### Exercise task
Reproduce every one of the rows below, keeping each line unchanged.

### Data excerpts
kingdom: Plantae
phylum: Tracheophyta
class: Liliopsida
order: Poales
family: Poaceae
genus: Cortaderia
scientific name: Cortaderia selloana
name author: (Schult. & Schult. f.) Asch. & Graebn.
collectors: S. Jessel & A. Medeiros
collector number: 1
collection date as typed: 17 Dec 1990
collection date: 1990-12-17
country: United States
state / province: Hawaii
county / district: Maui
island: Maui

### Answer to the task
kingdom: Plantae
phylum: Tracheophyta
class: Liliopsida
order: Poales
family: Poaceae
genus: Cortaderia
scientific name: Cortaderia selloana
name author: (Schult. & Schult. f.) Asch. & Graebn.
collectors: S. Jessel & A. Medeiros
collector number: 1
collection date as typed: 17 Dec 1990
collection date: 1990-12-17
country: United States
state / province: Hawaii
county / district: Maui
island: Maui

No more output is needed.